A menubar is traditionally at the top of your window, containing various possible actions. It is not uncommon to link some of them to shortcut keys, or to connect them to buttons visible on the window itself. BUI lets you define a menubar with menu items and sub-menus very easily:

<window title="Menubar demo">
  <menubar>
    <menu name="File">
      <item>Quit</item>
    </menu>
  </menubar>
</window>

Creating a menubar involves three tags: menubar, menu and item.

Usage

To define a layout, in your menubar, you first need to create one or more menus. The menus are traditionally horizontal labels on which the user of your application can click to unfold what the menu contains.
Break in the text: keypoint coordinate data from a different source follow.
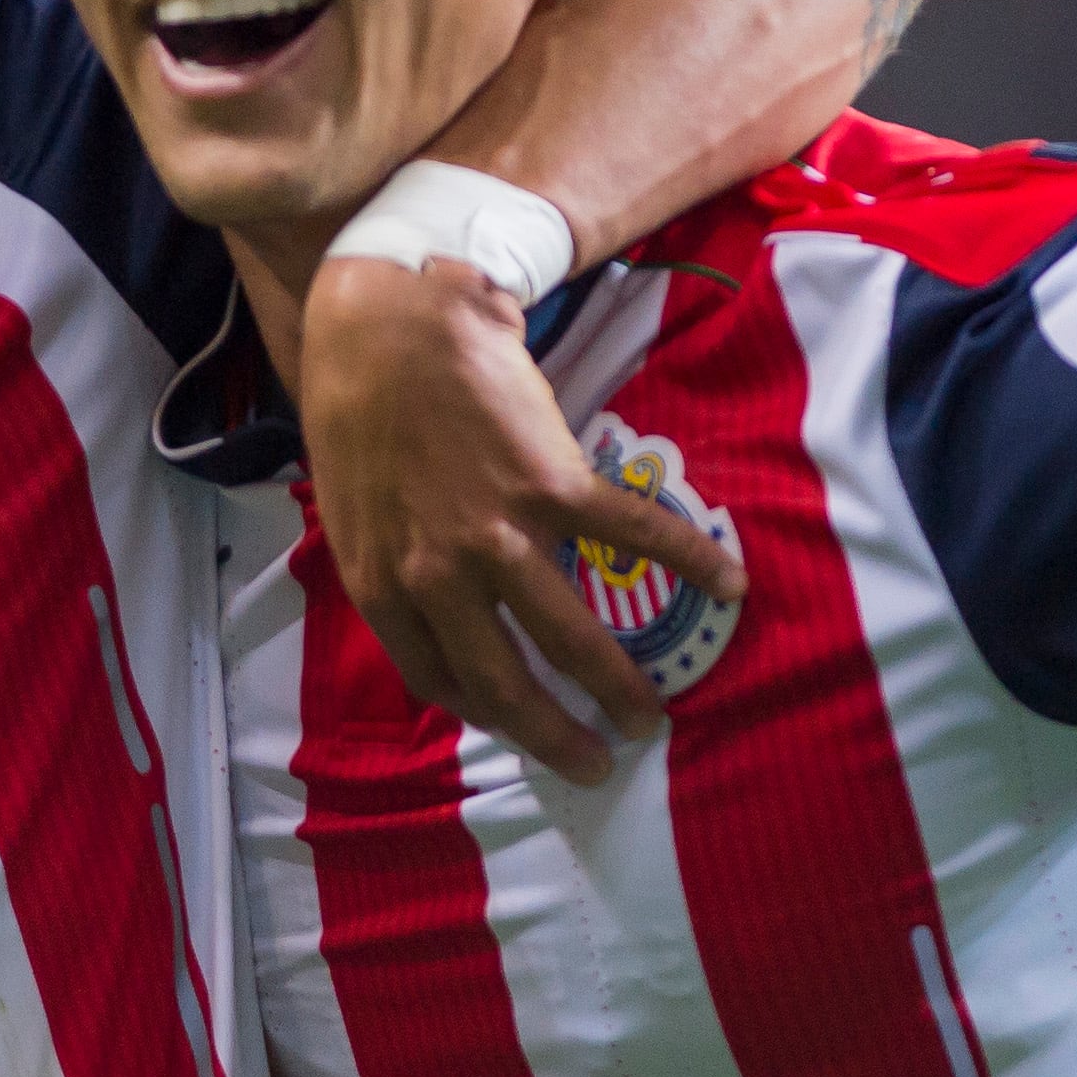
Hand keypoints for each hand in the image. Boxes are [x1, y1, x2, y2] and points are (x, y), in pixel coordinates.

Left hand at [299, 253, 749, 783]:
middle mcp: (438, 574)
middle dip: (557, 736)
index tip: (521, 726)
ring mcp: (498, 533)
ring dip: (616, 685)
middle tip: (596, 759)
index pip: (439, 680)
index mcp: (384, 583)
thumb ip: (392, 565)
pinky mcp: (553, 484)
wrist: (394, 317)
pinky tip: (727, 582)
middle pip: (506, 683)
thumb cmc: (360, 403)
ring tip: (649, 714)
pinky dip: (686, 561)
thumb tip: (434, 604)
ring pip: (568, 635)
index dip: (486, 714)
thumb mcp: (350, 507)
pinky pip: (631, 535)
You might see a lot of applications with menus “file”, “edit”, “view” and so on.

menu tags should be inside a menubar tag. A menubar must have at least one menu, and can span on several menus.

Each menu can then contain either:

In layout, the menubar should be defined at the top of the window. While not absolutely necessary, this is clearer in design. Positioning the menubar on the window grid is not necessary (we let the operating system do that).

Simple menu

Here’s a simple example of a menubar with two menus, “File” and “Edit”, and several choices in each menu.

<window ...>
  <menubar>
    <menu name="File">
      <item>New...</item>
      <item>Open...</item>
      <item>Save...</item>
      <item>Quit</item>
    </menu>
    <menu name="Edit">
      <item>Cut</item>
      <item>Copy</item>
      <item>Paste</item>
    </menu>
  </menubar>
  ...
</window>

We can also use the menu tag to create sub-menus inside of menus. Replace the item tag by menu, give it a name, and place the items (or other menus) inside of it:

<window ...>
  <menubar>
    <menu name="File">
      <item>New...</item>
      <item>Open...</item>
      <menu name="Import">
        <item>A file...</item>
        <item>A folder</item>
      </menu>
      <item>Quit</item>
    </menu>
  </menubar>

  ...
</window>

This will create a menubar with only one menu: “File”. Inside of it are four choices: “new”, “open”, “import” and “quit”. “Import” is a sub-menu, so by clicking on it we have two choices: import a file or import a folder.

Attributes

The menubar has no attribute.

Data

The menubar has no data to get or modify through the BUI API. Usually one will manipulate the menu widgets, or the menu item widgets.

Controls

The menubar has no control. Most of the time, you will simply use the controls of the item widget.